[Given data]

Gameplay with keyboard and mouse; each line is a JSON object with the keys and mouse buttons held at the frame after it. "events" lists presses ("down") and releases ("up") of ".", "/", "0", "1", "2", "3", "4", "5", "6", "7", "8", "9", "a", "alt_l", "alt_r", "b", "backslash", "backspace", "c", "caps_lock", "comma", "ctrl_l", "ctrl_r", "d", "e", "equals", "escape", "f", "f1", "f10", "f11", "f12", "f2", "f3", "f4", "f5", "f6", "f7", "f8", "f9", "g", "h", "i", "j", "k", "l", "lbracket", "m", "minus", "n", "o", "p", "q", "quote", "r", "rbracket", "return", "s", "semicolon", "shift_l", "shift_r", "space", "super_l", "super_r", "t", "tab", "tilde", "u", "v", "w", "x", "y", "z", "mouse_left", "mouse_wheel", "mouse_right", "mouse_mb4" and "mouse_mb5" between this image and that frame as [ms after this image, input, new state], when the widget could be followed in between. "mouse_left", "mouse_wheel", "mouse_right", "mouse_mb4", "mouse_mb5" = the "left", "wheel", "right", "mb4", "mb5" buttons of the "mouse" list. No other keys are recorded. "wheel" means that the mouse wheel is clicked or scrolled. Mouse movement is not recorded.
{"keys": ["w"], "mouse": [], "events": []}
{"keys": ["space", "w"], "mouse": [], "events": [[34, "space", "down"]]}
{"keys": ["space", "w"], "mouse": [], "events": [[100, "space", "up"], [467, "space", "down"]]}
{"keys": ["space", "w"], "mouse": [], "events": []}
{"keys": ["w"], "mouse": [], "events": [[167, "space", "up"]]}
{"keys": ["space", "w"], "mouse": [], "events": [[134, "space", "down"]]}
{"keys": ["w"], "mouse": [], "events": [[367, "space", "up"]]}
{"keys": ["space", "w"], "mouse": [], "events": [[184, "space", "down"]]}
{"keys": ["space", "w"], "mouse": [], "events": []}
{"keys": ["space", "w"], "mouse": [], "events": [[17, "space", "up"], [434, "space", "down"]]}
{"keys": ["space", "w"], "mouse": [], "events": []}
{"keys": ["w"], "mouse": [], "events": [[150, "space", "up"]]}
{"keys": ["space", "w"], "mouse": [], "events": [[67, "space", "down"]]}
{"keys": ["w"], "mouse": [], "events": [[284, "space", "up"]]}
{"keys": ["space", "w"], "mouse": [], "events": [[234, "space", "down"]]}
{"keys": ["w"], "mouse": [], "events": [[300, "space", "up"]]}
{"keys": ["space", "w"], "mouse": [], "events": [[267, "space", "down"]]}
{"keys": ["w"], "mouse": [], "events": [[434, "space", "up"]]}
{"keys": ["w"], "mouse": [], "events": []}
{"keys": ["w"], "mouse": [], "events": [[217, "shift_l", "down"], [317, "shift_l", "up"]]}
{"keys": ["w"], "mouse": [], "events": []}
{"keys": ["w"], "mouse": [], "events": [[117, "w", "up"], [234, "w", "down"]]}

[/Given data]

* _Task description_:
Repeat the data exactly as it was given above.

* _Task answer_:
Gameplay with keyboard and mouse; each line is a JSON object with the keys and mouse buttons held at the frame after it. "events" lists presses ("down") and releases ("up") of ".", "/", "0", "1", "2", "3", "4", "5", "6", "7", "8", "9", "a", "alt_l", "alt_r", "b", "backslash", "backspace", "c", "caps_lock", "comma", "ctrl_l", "ctrl_r", "d", "e", "equals", "escape", "f", "f1", "f10", "f11", "f12", "f2", "f3", "f4", "f5", "f6", "f7", "f8", "f9", "g", "h", "i", "j", "k", "l", "lbracket", "m", "minus", "n", "o", "p", "q", "quote", "r", "rbracket", "return", "s", "semicolon", "shift_l", "shift_r", "space", "super_l", "super_r", "t", "tab", "tilde", "u", "v", "w", "x", "y", "z", "mouse_left", "mouse_wheel", "mouse_right", "mouse_mb4" and "mouse_mb5" between this image and that frame as [ms after this image, input, new state], when the widget could be followed in between. "mouse_left", "mouse_wheel", "mouse_right", "mouse_mb4", "mouse_mb5" = the "left", "wheel", "right", "mb4", "mb5" buttons of the "mouse" list. No other keys are recorded. "wheel" means that the mouse wheel is clicked or scrolled. Mouse movement is not recorded.
{"keys": ["w"], "mouse": [], "events": []}
{"keys": ["space", "w"], "mouse": [], "events": [[34, "space", "down"]]}
{"keys": ["space", "w"], "mouse": [], "events": [[100, "space", "up"], [467, "space", "down"]]}
{"keys": ["space", "w"], "mouse": [], "events": []}
{"keys": ["w"], "mouse": [], "events": [[167, "space", "up"]]}
{"keys": ["space", "w"], "mouse": [], "events": [[134, "space", "down"]]}
{"keys": ["w"], "mouse": [], "events": [[367, "space", "up"]]}
{"keys": ["space", "w"], "mouse": [], "events": [[184, "space", "down"]]}
{"keys": ["space", "w"], "mouse": [], "events": []}
{"keys": ["space", "w"], "mouse": [], "events": [[17, "space", "up"], [434, "space", "down"]]}
{"keys": ["space", "w"], "mouse": [], "events": []}
{"keys": ["w"], "mouse": [], "events": [[150, "space", "up"]]}
{"keys": ["space", "w"], "mouse": [], "events": [[67, "space", "down"]]}
{"keys": ["w"], "mouse": [], "events": [[284, "space", "up"]]}
{"keys": ["space", "w"], "mouse": [], "events": [[234, "space", "down"]]}
{"keys": ["w"], "mouse": [], "events": [[300, "space", "up"]]}
{"keys": ["space", "w"], "mouse": [], "events": [[267, "space", "down"]]}
{"keys": ["w"], "mouse": [], "events": [[434, "space", "up"]]}
{"keys": ["w"], "mouse": [], "events": []}
{"keys": ["w"], "mouse": [], "events": [[217, "shift_l", "down"], [317, "shift_l", "up"]]}
{"keys": ["w"], "mouse": [], "events": []}
{"keys": ["w"], "mouse": [], "events": [[117, "w", "up"], [234, "w", "down"]]}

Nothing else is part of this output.